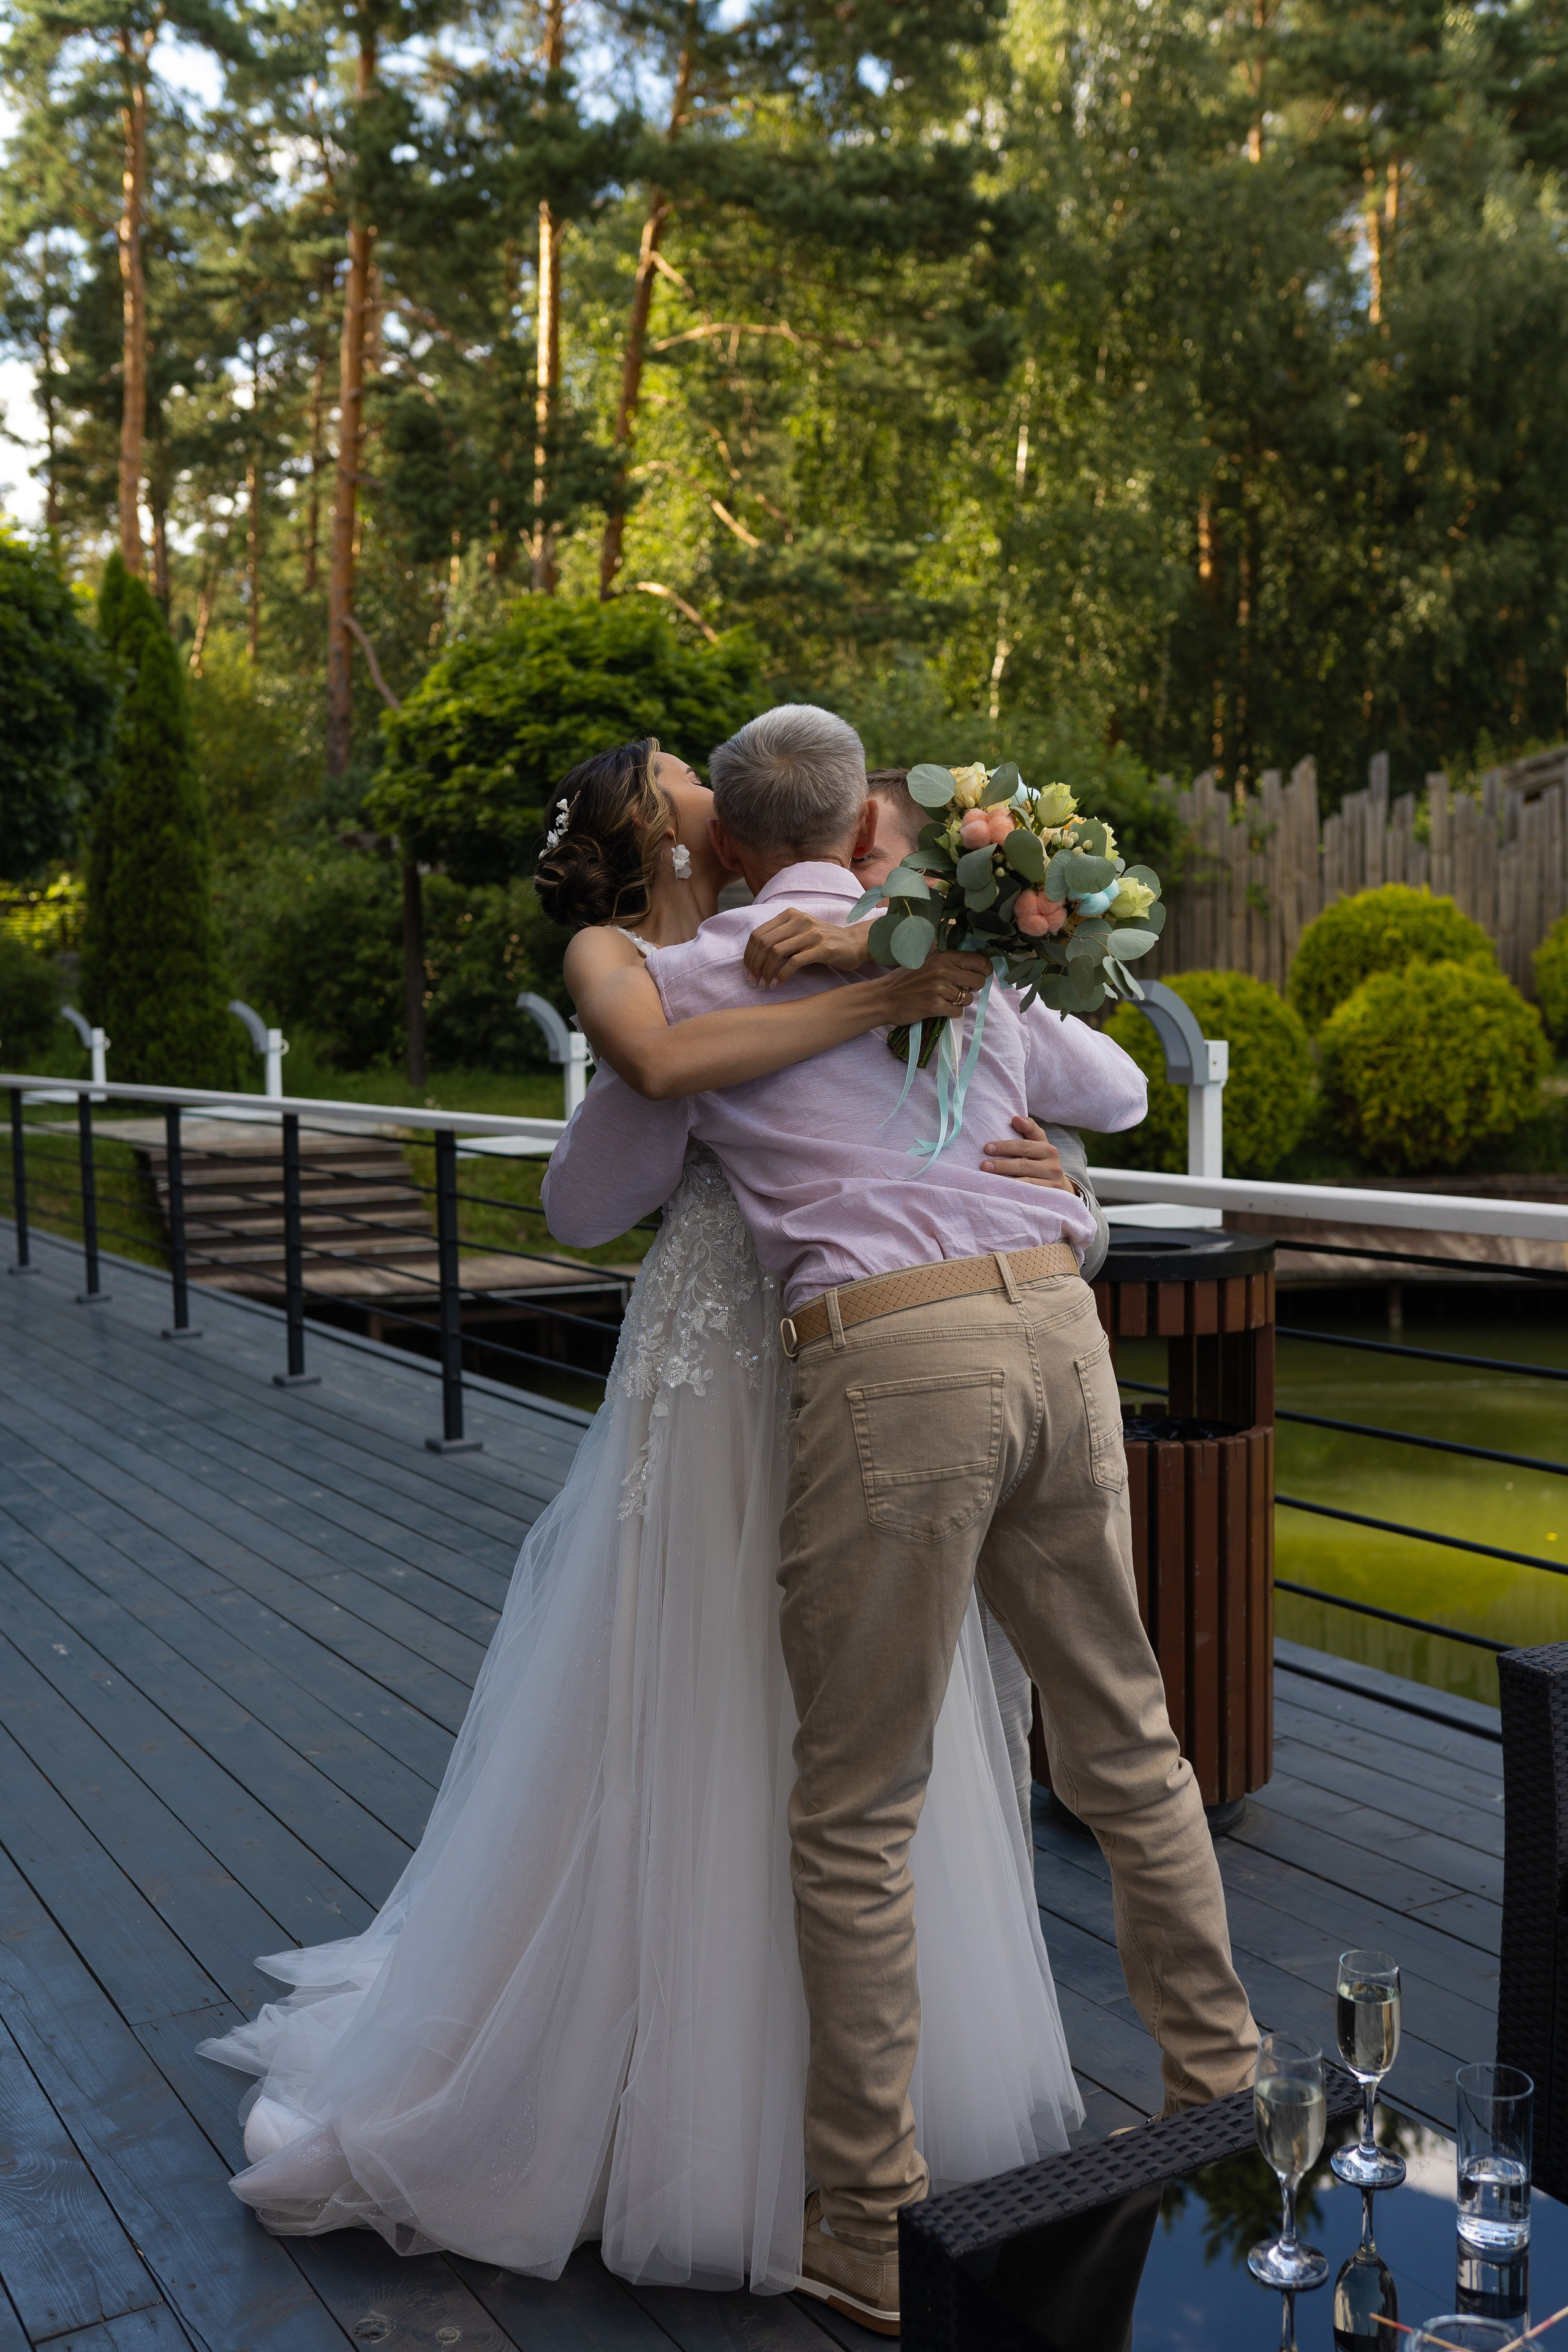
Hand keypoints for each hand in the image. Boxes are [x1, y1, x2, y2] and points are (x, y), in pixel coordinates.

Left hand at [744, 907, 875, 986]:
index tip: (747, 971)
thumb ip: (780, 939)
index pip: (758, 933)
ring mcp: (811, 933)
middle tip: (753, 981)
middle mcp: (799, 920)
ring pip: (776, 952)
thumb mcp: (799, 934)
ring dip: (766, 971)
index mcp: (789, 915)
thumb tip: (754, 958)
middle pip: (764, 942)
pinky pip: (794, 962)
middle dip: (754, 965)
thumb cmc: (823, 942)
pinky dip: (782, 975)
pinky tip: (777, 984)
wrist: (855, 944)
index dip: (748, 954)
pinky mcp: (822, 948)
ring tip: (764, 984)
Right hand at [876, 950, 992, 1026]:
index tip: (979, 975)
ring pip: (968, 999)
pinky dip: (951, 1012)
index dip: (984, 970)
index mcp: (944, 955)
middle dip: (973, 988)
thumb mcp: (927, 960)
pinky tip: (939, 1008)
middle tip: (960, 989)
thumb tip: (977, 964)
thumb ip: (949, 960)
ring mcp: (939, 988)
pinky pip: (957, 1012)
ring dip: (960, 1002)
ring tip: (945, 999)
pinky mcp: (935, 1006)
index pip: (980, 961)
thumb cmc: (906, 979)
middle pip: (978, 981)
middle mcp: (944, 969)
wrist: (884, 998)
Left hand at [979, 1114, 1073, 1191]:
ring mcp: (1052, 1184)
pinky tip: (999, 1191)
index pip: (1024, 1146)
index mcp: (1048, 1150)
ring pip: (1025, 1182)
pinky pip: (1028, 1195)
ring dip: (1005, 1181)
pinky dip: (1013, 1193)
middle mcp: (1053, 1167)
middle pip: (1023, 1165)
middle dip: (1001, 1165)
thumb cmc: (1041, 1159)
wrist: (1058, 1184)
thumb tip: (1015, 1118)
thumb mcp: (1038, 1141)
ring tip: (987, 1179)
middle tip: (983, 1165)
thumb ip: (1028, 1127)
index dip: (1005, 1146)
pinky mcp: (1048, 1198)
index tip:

════════════════════

• TASK ITEM: From the entries above, return each line with the word "ring" in it.

• WRITTEN RESPONSE:
ring mcp: (811, 933)
ring pip: (776, 952)
ring dip: (766, 971)
ring tip: (764, 984)
ring pip: (968, 999)
ring mcp: (939, 988)
ring dip: (960, 1002)
ring tip: (945, 999)
ring mcp: (1052, 1184)
ring pip: (1025, 1182)
ring dip: (1005, 1181)
ring tip: (987, 1179)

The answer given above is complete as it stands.